▸ **Instructions for the task**: Gather, from the listing beneath this task, every line holding the string "LGPD".

▸ **Dataset**:
*** Block opens ***

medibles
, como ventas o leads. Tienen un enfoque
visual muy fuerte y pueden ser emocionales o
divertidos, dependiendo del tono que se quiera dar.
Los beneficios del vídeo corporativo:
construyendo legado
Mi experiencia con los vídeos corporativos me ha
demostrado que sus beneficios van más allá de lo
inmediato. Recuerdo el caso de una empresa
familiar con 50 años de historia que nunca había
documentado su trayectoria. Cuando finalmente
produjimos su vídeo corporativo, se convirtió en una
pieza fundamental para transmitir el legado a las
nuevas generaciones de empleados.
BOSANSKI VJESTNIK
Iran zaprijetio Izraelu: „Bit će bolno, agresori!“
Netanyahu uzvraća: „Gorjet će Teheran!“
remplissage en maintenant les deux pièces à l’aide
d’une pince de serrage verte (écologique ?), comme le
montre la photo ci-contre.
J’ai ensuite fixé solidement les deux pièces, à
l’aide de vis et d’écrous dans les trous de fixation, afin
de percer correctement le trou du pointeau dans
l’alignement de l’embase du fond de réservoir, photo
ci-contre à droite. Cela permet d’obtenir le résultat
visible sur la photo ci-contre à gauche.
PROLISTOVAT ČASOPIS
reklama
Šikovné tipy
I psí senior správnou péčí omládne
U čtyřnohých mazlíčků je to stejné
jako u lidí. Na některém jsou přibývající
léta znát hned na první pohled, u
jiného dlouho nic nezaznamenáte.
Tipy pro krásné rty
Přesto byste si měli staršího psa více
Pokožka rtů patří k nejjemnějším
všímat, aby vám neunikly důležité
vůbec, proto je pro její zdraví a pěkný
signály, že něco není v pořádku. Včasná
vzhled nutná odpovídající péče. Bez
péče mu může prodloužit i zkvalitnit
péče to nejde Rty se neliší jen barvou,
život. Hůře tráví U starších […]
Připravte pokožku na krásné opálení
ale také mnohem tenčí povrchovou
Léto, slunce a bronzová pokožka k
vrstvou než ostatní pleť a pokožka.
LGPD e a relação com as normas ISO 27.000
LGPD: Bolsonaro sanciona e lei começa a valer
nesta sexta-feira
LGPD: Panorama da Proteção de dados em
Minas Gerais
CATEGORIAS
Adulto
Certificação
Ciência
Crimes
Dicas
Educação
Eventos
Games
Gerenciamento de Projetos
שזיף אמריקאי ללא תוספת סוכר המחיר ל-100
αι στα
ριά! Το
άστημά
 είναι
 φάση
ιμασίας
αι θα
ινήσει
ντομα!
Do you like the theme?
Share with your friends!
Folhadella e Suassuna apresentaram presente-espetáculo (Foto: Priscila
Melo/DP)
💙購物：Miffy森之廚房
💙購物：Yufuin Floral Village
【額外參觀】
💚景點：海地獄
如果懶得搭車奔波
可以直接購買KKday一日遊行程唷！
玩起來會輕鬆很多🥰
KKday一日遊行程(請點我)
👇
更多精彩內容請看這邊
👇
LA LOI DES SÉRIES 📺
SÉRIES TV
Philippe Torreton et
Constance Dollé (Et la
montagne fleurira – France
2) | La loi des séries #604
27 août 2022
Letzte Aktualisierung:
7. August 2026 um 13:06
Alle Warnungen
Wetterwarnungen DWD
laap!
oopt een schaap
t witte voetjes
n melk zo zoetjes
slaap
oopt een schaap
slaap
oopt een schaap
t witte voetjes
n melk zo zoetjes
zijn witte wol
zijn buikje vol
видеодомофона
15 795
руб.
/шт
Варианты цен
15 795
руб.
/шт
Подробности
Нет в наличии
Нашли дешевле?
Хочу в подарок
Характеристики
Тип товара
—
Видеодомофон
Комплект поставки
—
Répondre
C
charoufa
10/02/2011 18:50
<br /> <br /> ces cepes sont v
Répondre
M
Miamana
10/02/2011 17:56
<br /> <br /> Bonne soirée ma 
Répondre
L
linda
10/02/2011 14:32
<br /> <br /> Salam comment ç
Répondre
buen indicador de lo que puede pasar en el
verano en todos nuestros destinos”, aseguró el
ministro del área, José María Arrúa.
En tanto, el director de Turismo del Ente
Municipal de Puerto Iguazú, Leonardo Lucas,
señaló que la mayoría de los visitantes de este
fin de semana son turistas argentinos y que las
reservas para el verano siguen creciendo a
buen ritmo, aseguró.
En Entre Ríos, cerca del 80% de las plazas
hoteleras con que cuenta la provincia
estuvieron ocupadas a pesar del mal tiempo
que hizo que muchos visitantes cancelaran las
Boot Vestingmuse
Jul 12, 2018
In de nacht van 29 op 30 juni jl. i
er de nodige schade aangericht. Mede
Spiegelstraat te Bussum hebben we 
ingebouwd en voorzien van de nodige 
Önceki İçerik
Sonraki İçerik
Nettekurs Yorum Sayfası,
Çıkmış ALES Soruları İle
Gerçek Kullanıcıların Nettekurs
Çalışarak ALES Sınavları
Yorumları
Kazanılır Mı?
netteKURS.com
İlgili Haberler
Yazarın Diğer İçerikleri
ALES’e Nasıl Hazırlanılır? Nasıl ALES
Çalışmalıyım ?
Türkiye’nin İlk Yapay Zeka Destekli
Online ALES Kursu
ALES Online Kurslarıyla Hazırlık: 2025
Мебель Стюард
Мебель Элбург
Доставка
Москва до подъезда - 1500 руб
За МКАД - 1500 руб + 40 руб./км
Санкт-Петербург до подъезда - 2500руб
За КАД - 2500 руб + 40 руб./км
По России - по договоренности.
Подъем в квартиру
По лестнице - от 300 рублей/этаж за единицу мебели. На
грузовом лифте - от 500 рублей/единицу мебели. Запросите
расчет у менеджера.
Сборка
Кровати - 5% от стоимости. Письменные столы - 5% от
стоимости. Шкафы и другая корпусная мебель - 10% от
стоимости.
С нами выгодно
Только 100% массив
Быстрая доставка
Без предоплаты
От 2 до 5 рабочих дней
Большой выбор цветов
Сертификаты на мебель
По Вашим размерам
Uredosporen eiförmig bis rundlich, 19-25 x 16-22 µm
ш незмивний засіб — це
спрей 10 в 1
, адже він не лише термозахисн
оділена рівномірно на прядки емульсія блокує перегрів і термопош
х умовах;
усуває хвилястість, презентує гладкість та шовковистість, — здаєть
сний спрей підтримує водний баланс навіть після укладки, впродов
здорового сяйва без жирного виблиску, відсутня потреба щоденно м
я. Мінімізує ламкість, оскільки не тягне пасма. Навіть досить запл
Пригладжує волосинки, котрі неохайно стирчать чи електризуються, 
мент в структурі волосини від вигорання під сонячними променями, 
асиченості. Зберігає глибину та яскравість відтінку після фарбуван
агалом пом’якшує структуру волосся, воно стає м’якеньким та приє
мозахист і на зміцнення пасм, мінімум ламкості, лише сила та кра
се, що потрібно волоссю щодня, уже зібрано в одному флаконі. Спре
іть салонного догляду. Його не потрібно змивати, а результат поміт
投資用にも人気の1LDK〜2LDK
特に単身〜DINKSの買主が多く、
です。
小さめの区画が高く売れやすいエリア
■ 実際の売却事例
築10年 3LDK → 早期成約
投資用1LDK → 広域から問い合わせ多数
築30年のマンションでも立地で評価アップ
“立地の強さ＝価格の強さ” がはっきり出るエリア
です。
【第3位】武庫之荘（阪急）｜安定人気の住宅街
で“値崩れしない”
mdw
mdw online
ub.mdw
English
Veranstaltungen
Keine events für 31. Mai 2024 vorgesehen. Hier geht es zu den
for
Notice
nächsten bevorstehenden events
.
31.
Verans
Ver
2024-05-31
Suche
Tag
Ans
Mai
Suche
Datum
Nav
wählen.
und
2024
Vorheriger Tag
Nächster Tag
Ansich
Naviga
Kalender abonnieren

*** Block closes ***

▸ **Answer box**:
LGPD e a relação com as normas ISO 27.000
LGPD: Bolsonaro sanciona e lei começa a valer
LGPD: Panorama da Proteção de dados em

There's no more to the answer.